Which is the true county committee? It is not questioned that a Republican county convention had appointed a county committee. That committee called a primary for some purposes, *124not including-the election of a new executive committee, and a number of persons claiming that the last county convention had made the terms of the committee two years only, and that a new committee should be elected, assembled, 'without any call,' and decided that such new committee should be chosen, and from this meeting started a petition of about seven hundred voters asking the county committee to include in the primary call the election of a new committee; but this was refused, the committee claiming that its term was four years of which two years remained. Then four hundred and eighty-four out of six hundred and twenty-three voters voting at the primary voted for a new committee, and this is the new committee contesting with the old the right to designate precinct election commissioners. Who authorized this election of a new committee? ISTo constituted authority. It was only the work of the few who got together in that self-constituted conference, and those voting, a small fraction of the party. The legal committee had refused to include in its call the election of a new committee. Its authority was recognized in other respects, but disregarded in this. If legitimate for some purposes, why not for others ? Of this election of a new committee no notice was given, it was not included in the call of the primary. The great body of vot-ters had no notice and were not at the primary. This election of a new committee was irregular, revolutionary, because not authorized, and conferred no authority upon the new committee. If individuals of a party, without authority, but in defiance of party authority, can thus assume the reins what becomes of organization? Was the term of the old committee two or four years? We have before us the original minutes of the county convention, verified by its secretary’s oath, which shows that eleven of the fourteen members were elected for four years, True, there are a number of affidavits denying this, and a number sustaining it, and thus a conflict. We cannot thus falsify the only official evidence before us.
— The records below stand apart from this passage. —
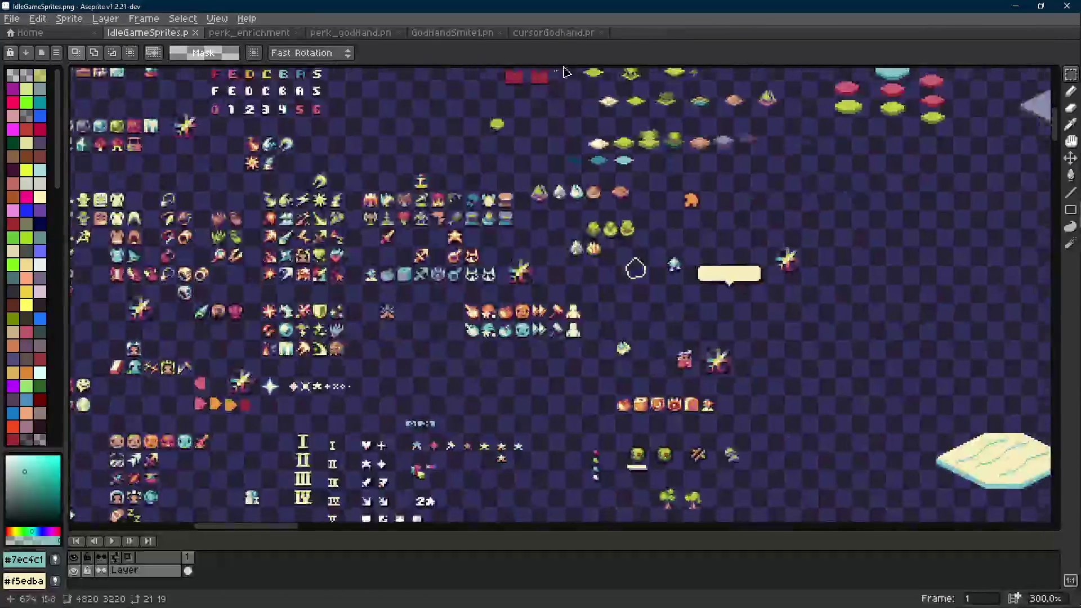
click(554, 33)
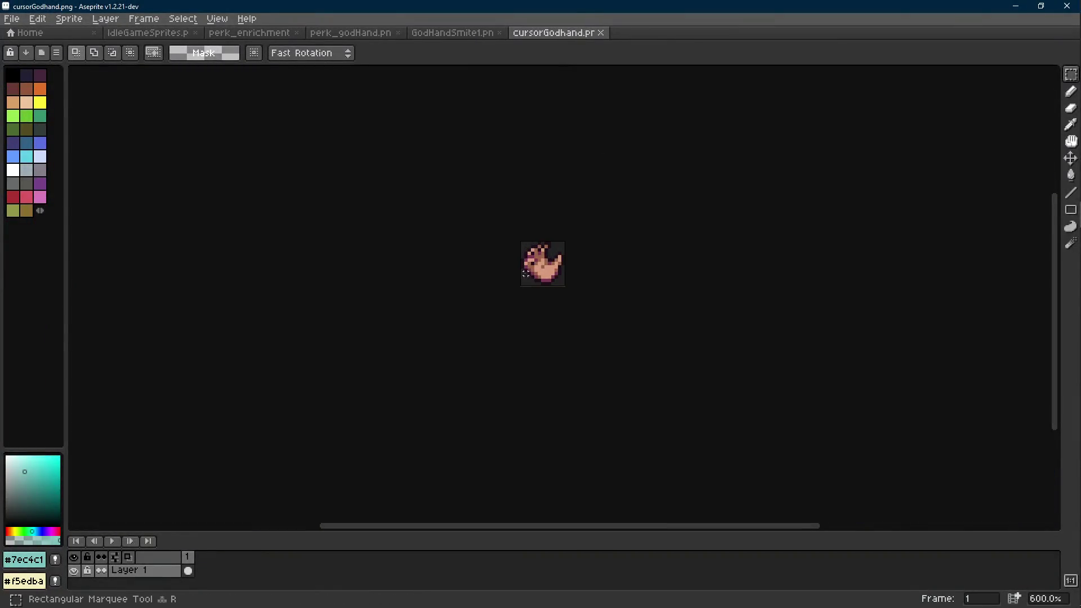
click(462, 33)
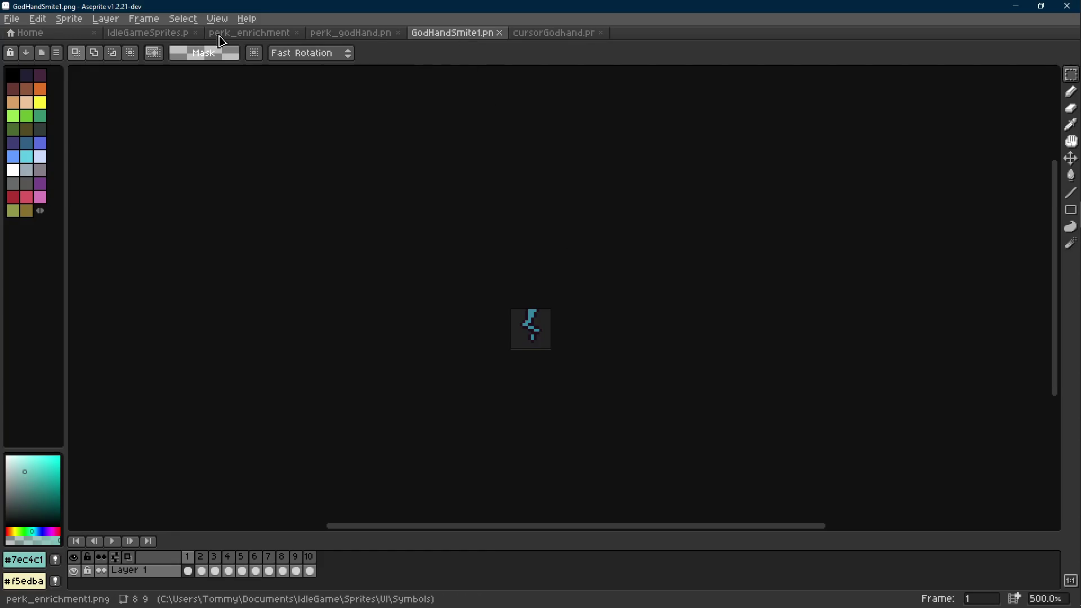
click(148, 32)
The case of Boggess v. Buxton has no force as a precedent in this case. We held the decision of the state committee binding, not because of its inherent jurisdiction, but because the contestants submitted to its jurisdiction, and in the language I included state committee as among the party authorities deciding, because of this submission to its authority; and stated that they *125acknowledged its authority, and made it an arbitrator, and distinctly said in the opinion that we did not say what would be the authority of the state committee alone in the absence of the decisions of the conventions which passed on the claims of the committees contesting in that case. But in this case the old committee appeared before the state committee specially and only to object to its jurisdiction, -and when that exception was overruled, withdrew and did not submit its case.